Parlaci del tuo libro, come è nata l’idea di scriverlo e, soprattutto, perché?
Quando Alberto Ibba, l’editor della collana "Verdenero", mi ha fatto scorrere sotto il naso l’elenco dei possibili temi su cui avrei potuto imbastire un romanzo, l’occhio è subito corso a quello delle "morti bianche". Certe cose capitano come mosse dall’occulta regia del destino. Mi sono immaginato bambino di nemmeno tre anni e mio padre che rientrava a casa dopo mesi di ospedale sorretto da mia madre e con la testa interamente fasciata come un misterioso signore orientale munito di turbante. Mi raccontarono poi che alla sua vista scappai via impaurito rifugiandomi in un’altra stanza e mio padre misurò un’altra volta quanto fosse cambiata la sua e la nostra vita. La paura di un bimbo che scappa deve aver approfondito in lui, salvo per miracolo dopo un grave incidente sul lavoro, l’idea di non essere più lo stesso. Forse allora sentì sfumare definitivamente la gioventù, i suoi progetti e i suoi floridi trentacinque anni colmi della speranza di un ex contadino emigrato nella grande città.
Mio padre si riprese e tornò forte, ma niente fu come prima. Un occhio spento per sempre, gravi disturbi come postumo e un’invalidità permanente. Per campare, talvolta si può anche morire. Del tutto o parzialmente, come mio padre.
Per questo ho voluto scrivere questo libro. Non solo per riportare a galla e risolvere quel grumo infantile rimasto a lungo sospeso, ma per dare voce alle tante vittime silenziose di strade, cantieri e officine, considerate con cinica indifferenza come un inamovibile dato di fatto. Per far questo ho scelto il destino di un povero del mondo, un immigrato clandestino fuori e dentro il cantiere.
In fondo il protagonista, un diciassettenne albanese, non era così diverso da mio padre. Stessa povertà, stessa speranza di riscatto, stessa tenacia sorda di rimediare alla propria condizione e stessa voglia di dare ai propri figli un destino migliore. E intorno un mondo ostile di egoismi e viltà: in definitiva disumano. E’ il mondo del profitto per il profitto, della nuova e vecchia rincorsa al denaro anche a costo di calpestare il prossimo. Corsa che non riguarda solo una parte, quella che oggi ha in mano il potere economico. La contaminazione del cinismo riguarda anche coloro che momentaneamente ne sono vittime. Appena intravista la possibilità di uscire da una condizione di inferiorità, anche queste ultime imparano alla svelta il ruolo di carnefici.

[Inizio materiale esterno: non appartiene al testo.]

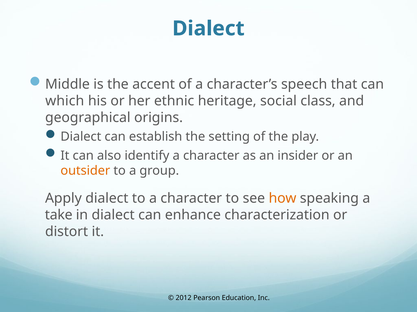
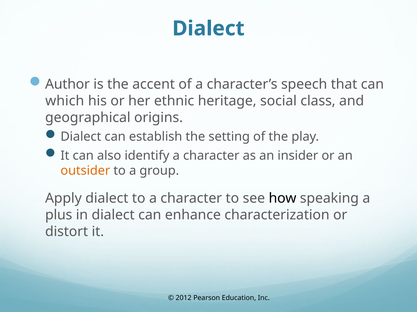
Middle: Middle -> Author
how colour: orange -> black
take: take -> plus
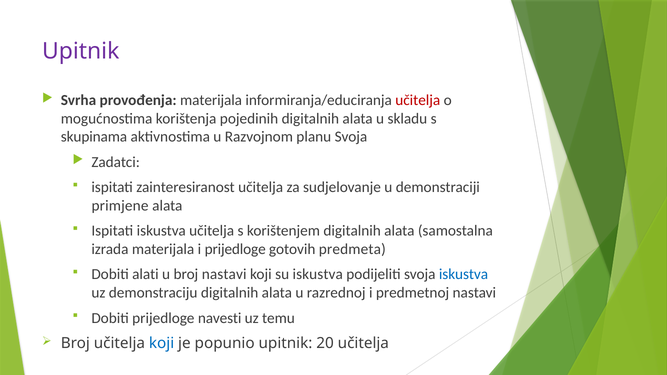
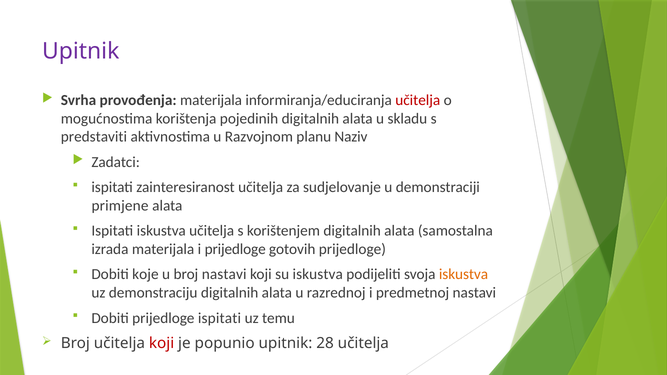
skupinama: skupinama -> predstaviti
planu Svoja: Svoja -> Naziv
gotovih predmeta: predmeta -> prijedloge
alati: alati -> koje
iskustva at (464, 275) colour: blue -> orange
prijedloge navesti: navesti -> ispitati
koji at (162, 343) colour: blue -> red
20: 20 -> 28
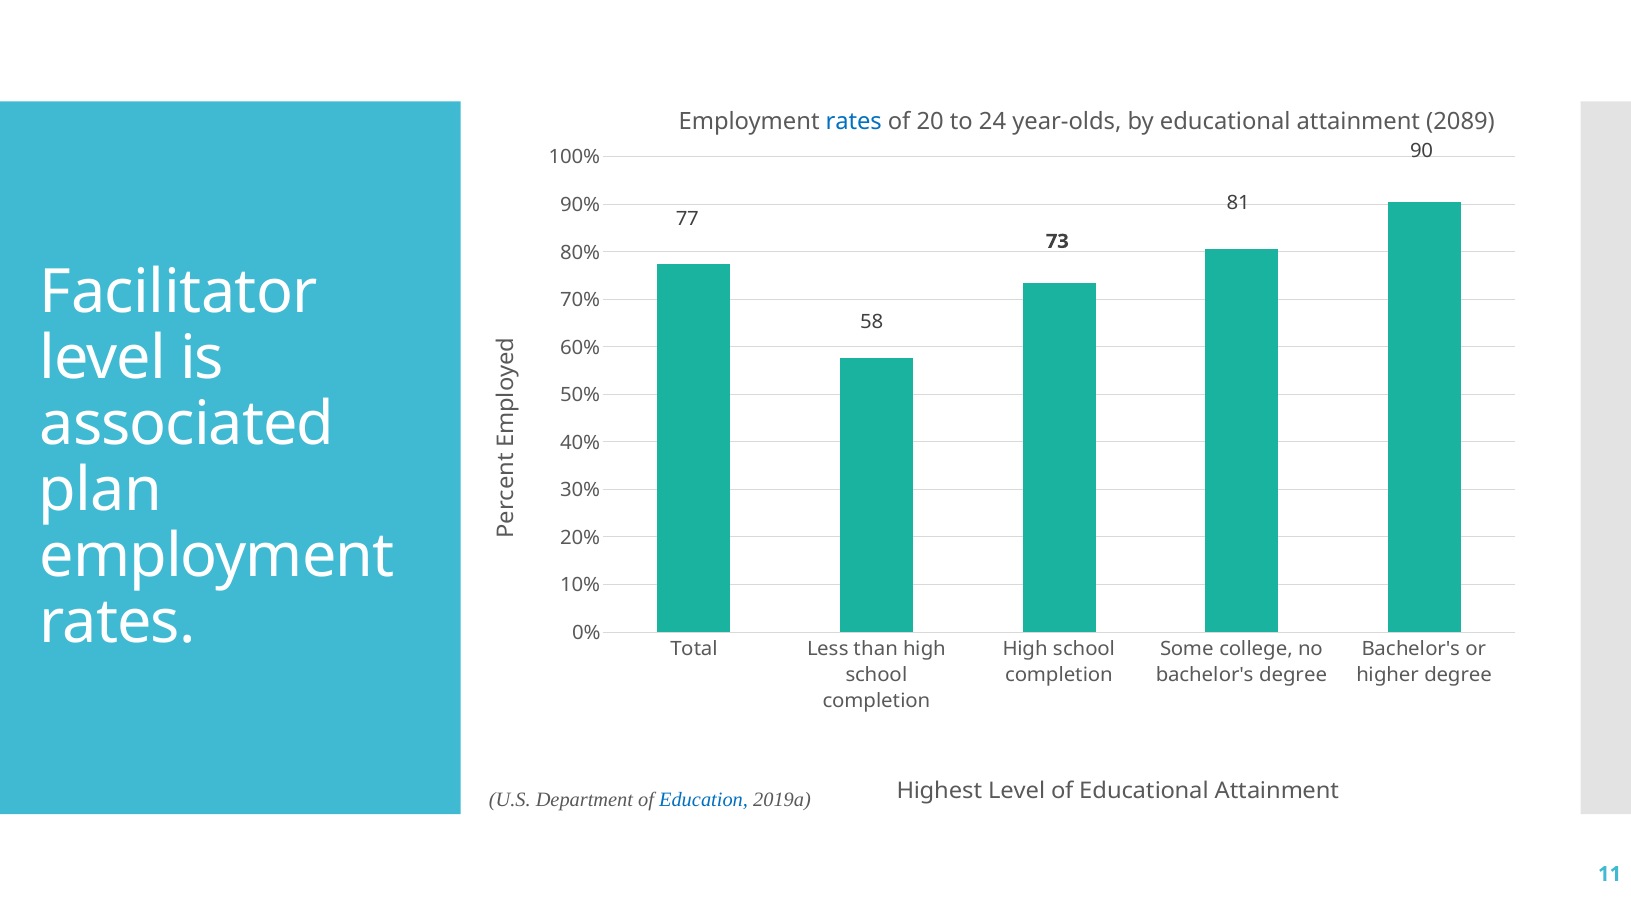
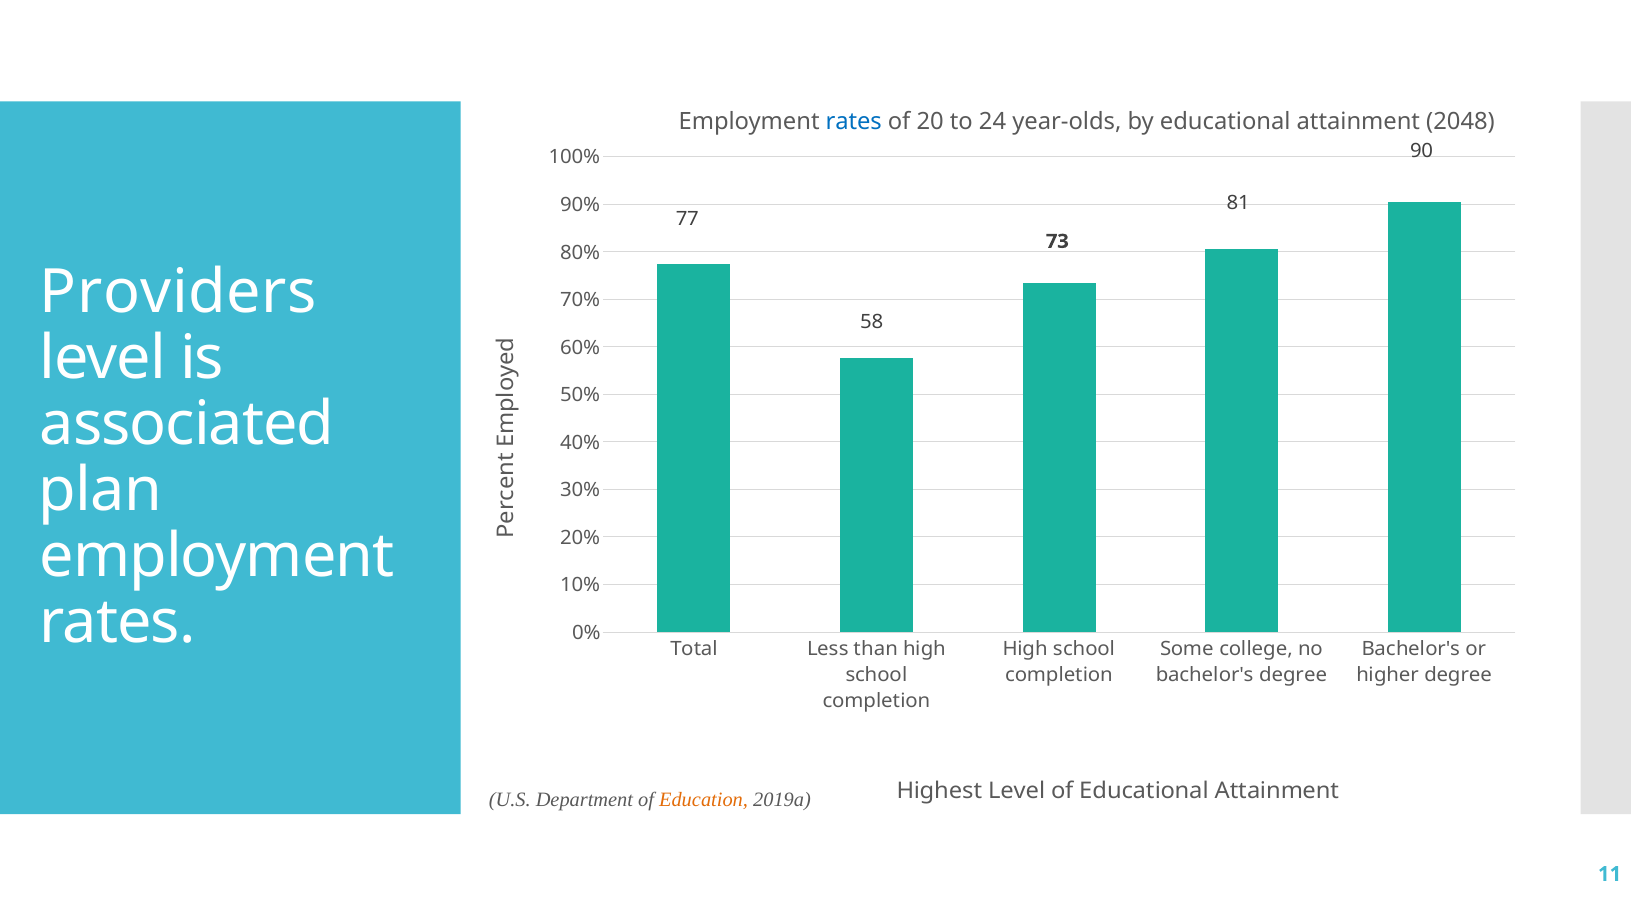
2089: 2089 -> 2048
Facilitator: Facilitator -> Providers
Education colour: blue -> orange
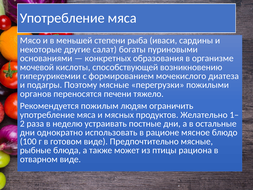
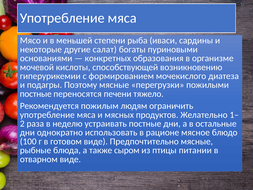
органов at (36, 94): органов -> постные
может: может -> сыром
рациона: рациона -> питании
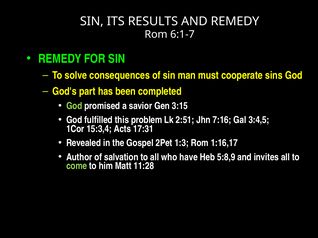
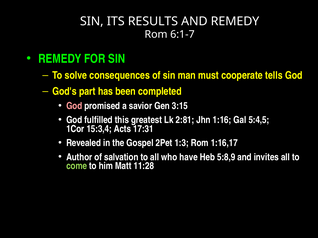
sins: sins -> tells
God at (74, 106) colour: light green -> pink
problem: problem -> greatest
2:51: 2:51 -> 2:81
7:16: 7:16 -> 1:16
3:4,5: 3:4,5 -> 5:4,5
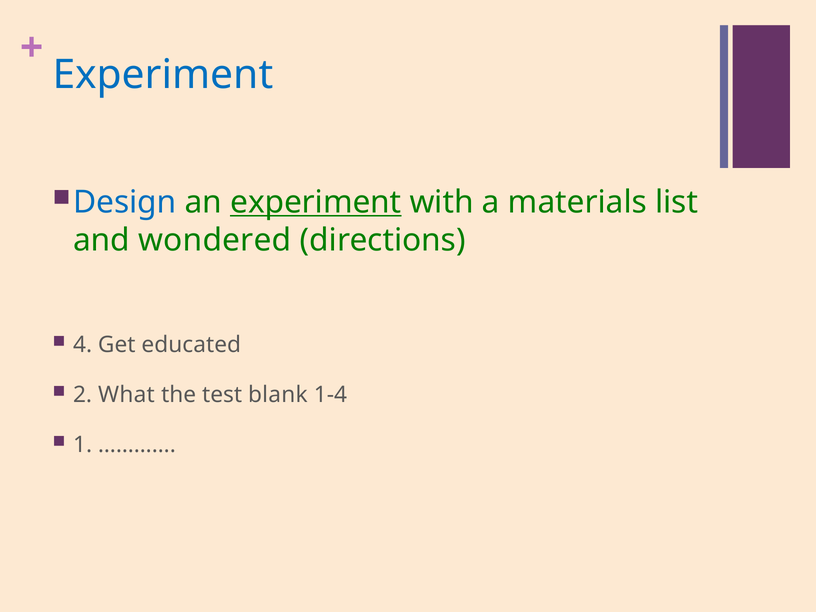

Non sono quindi ammesse suddivisioni tra buoni e cattivi a partire dal ruolo.
Il male si mischia irrimediabilmente e convive più o meno latente in tutti. In questa umanità indifferenziata, c’è un vero latitante: la collettività, lo Stato con le sue regole. Qualcosa che sta sopra agli uomini, buoni o cattivi che siano, stabilendo limiti, diritti e doveri. Anche di questo parla il libro, non potendo cambiare la natura umana, ma solo raccontarla così com’è.